All of the lines below are to be transcribed faithfully, with pictures excluded from the copy.

(Human pose keypoint data)
Content starts

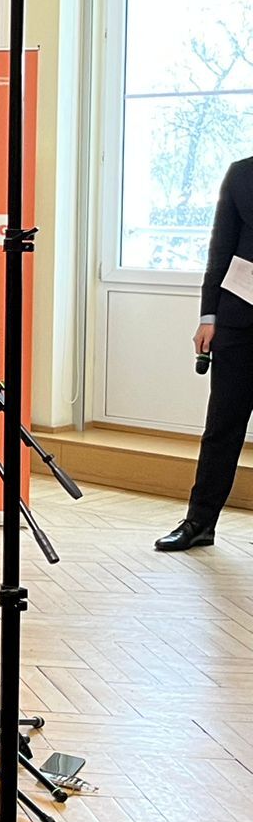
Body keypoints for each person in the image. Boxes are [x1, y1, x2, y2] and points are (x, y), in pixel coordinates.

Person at [160, 156, 253, 550]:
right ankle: (199, 523)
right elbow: (220, 248)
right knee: (221, 428)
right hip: (239, 319)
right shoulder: (242, 173)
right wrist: (208, 316)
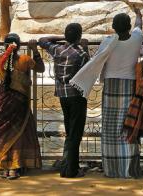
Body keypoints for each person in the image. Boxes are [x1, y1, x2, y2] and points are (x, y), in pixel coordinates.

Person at [0, 33, 44, 179]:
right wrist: (35, 50)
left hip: (2, 103)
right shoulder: (25, 60)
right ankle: (15, 167)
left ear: (4, 46)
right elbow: (40, 68)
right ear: (19, 46)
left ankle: (5, 167)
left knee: (4, 135)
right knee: (18, 134)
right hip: (19, 103)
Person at [38, 23, 89, 178]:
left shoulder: (57, 50)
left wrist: (62, 37)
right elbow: (89, 67)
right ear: (79, 37)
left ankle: (69, 165)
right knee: (75, 133)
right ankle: (70, 170)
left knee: (70, 131)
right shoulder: (81, 53)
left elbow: (42, 39)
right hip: (77, 95)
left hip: (62, 95)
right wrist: (85, 47)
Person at [100, 8, 143, 178]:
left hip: (111, 85)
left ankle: (111, 168)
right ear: (128, 27)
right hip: (129, 85)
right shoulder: (136, 39)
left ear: (113, 27)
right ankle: (128, 167)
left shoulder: (108, 42)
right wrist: (138, 14)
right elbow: (139, 26)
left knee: (110, 127)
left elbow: (99, 61)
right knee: (127, 125)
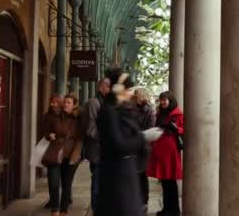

Content ends

## WRITTEN ANSWER
Body keypoints for each person in the image. Boxes are [x1, y1, x2, y2] and points are (x, y), in pixel coordinates.

Person at [160, 156, 253, 550]:
right ankle: (199, 523)
right elbow: (220, 248)
right knee: (221, 428)
right hip: (239, 319)
right shoulder: (242, 173)
right wrist: (208, 316)
Body keypoints for each person in the image. Boxes are [x1, y1, x2, y2] and points are (x, y), in pixel coordinates.

Person at [0, 33, 44, 179]:
right wrist: (35, 50)
left hip: (2, 103)
right shoulder: (25, 60)
right ankle: (15, 167)
left ear: (4, 46)
right elbow: (40, 68)
right ear: (19, 46)
left ankle: (5, 167)
left knee: (4, 135)
right knee: (18, 134)
right hip: (19, 103)
Person at [38, 23, 89, 178]:
left shoulder: (57, 50)
left wrist: (62, 37)
right elbow: (89, 67)
right ear: (79, 37)
left ankle: (69, 165)
right knee: (75, 133)
right ankle: (70, 170)
left knee: (70, 131)
right shoulder: (81, 53)
left elbow: (42, 39)
right hip: (77, 95)
left hip: (62, 95)
right wrist: (85, 47)
Person at [100, 8, 143, 178]:
left hip: (111, 85)
left ankle: (111, 168)
right ear: (128, 27)
right hip: (129, 85)
right shoulder: (136, 39)
left ear: (113, 27)
right ankle: (128, 167)
left shoulder: (108, 42)
right wrist: (138, 14)
right elbow: (139, 26)
left knee: (110, 127)
left elbow: (99, 61)
right knee: (127, 125)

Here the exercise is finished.